TASK BRIEF -
Please render the lines from the one containing "Pasak M. Strolios, Lietuvos komanda šliu" through the one containing "geslaagd het tegendeel te bewijzen." as a Markdown table with the columns Row and Line, leaving out blank lines and the pictures.

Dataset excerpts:
##########
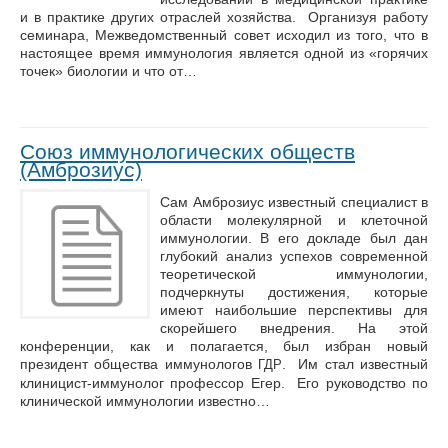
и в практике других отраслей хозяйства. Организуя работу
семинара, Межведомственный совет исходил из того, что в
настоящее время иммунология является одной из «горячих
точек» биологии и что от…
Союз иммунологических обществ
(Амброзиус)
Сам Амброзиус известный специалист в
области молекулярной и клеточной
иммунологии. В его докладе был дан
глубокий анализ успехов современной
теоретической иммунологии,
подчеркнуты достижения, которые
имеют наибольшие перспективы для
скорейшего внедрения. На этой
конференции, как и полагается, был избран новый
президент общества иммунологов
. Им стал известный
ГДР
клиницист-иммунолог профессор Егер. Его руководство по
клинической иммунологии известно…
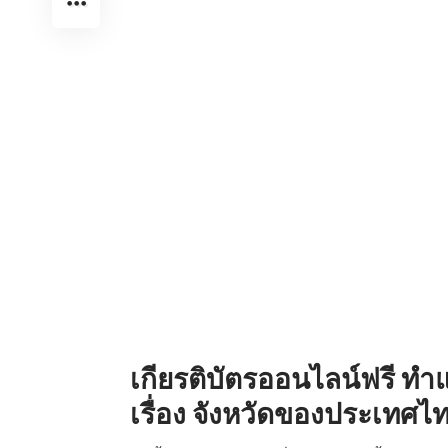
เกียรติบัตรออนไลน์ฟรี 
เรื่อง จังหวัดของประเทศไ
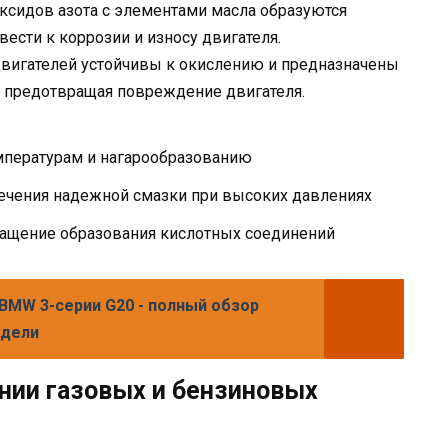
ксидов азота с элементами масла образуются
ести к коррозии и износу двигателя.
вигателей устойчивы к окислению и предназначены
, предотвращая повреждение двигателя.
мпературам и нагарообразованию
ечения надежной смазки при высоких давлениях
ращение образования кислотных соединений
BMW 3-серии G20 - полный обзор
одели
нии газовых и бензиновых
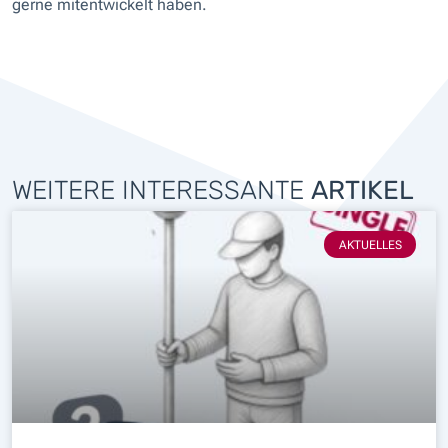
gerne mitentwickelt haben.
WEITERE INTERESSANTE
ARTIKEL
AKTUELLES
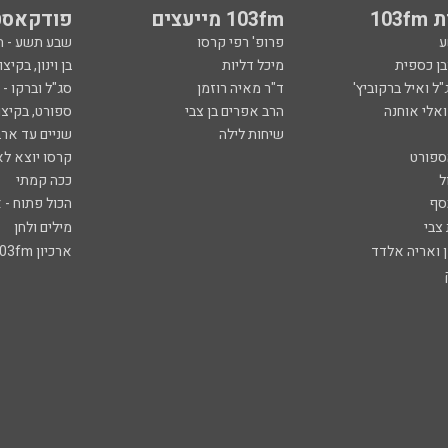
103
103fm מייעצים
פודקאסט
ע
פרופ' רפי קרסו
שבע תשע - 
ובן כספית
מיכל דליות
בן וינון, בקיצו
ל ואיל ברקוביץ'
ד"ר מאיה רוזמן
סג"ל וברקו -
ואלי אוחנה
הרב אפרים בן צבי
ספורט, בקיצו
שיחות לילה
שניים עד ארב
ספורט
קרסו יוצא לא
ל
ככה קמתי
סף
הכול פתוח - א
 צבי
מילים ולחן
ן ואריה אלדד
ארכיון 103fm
##########
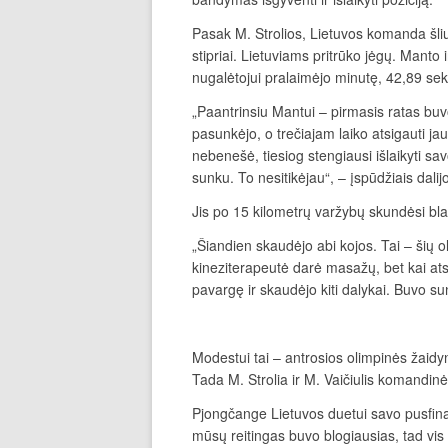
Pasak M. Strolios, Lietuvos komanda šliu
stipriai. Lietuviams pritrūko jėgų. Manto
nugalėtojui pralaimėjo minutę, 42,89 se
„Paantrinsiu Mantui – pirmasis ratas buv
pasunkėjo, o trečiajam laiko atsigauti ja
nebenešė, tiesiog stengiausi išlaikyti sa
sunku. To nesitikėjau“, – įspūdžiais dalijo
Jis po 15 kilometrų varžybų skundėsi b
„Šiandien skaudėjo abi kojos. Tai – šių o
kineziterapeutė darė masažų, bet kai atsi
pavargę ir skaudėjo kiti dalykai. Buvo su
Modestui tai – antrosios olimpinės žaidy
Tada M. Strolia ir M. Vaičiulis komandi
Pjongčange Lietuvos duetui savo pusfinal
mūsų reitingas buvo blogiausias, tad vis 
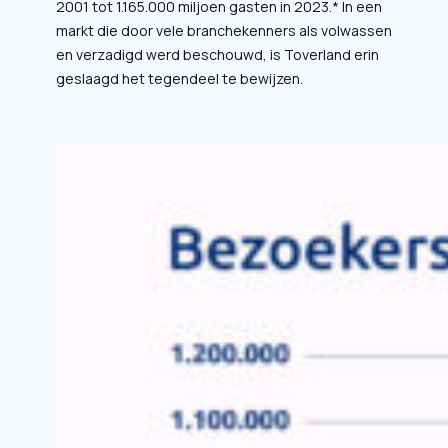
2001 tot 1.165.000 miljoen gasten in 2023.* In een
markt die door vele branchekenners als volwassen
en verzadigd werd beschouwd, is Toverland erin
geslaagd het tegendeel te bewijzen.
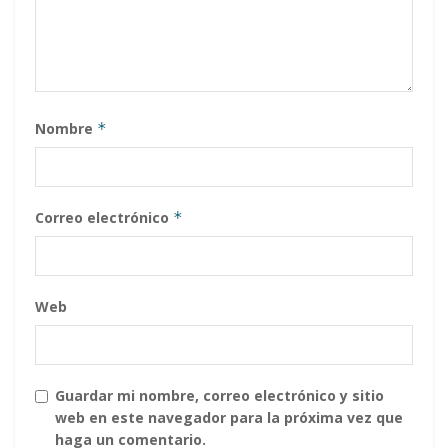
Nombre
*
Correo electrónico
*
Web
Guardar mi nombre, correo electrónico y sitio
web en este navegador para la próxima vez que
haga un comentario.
##########
RESULT FOR THIS TASK -
| Row | Line |
|---|---|
| 1 | Pasak M. Strolios, Lietuvos komanda šliu |
| 2 | stipriai. Lietuviams pritrūko jėgų. Manto |
| 3 | nugalėtojui pralaimėjo minutę, 42,89 se |
| 4 | „Paantrinsiu Mantui – pirmasis ratas buv |
| 5 | pasunkėjo, o trečiajam laiko atsigauti ja |
| 6 | nebenešė, tiesiog stengiausi išlaikyti sa |
| 7 | sunku. To nesitikėjau“, – įspūdžiais dalijo |
| 8 | Jis po 15 kilometrų varžybų skundėsi b |
| 9 | „Šiandien skaudėjo abi kojos. Tai – šių o |
| 10 | kineziterapeutė darė masažų, bet kai atsi |
| 11 | pavargę ir skaudėjo kiti dalykai. Buvo su |
| 12 | Modestui tai – antrosios olimpinės žaidy |
| 13 | Tada M. Strolia ir M. Vaičiulis komandi |
| 14 | Pjongčange Lietuvos duetui savo pusfinal |
| 15 | mūsų reitingas buvo blogiausias, tad vis  |
| 16 | 2001 tot 1.165.000 miljoen gasten in 2023.* In een |
| 17 | markt die door vele branchekenners als volwassen |
| 18 | en verzadigd werd beschouwd, is Toverland erin |
| 19 | geslaagd het tegendeel te bewijzen. |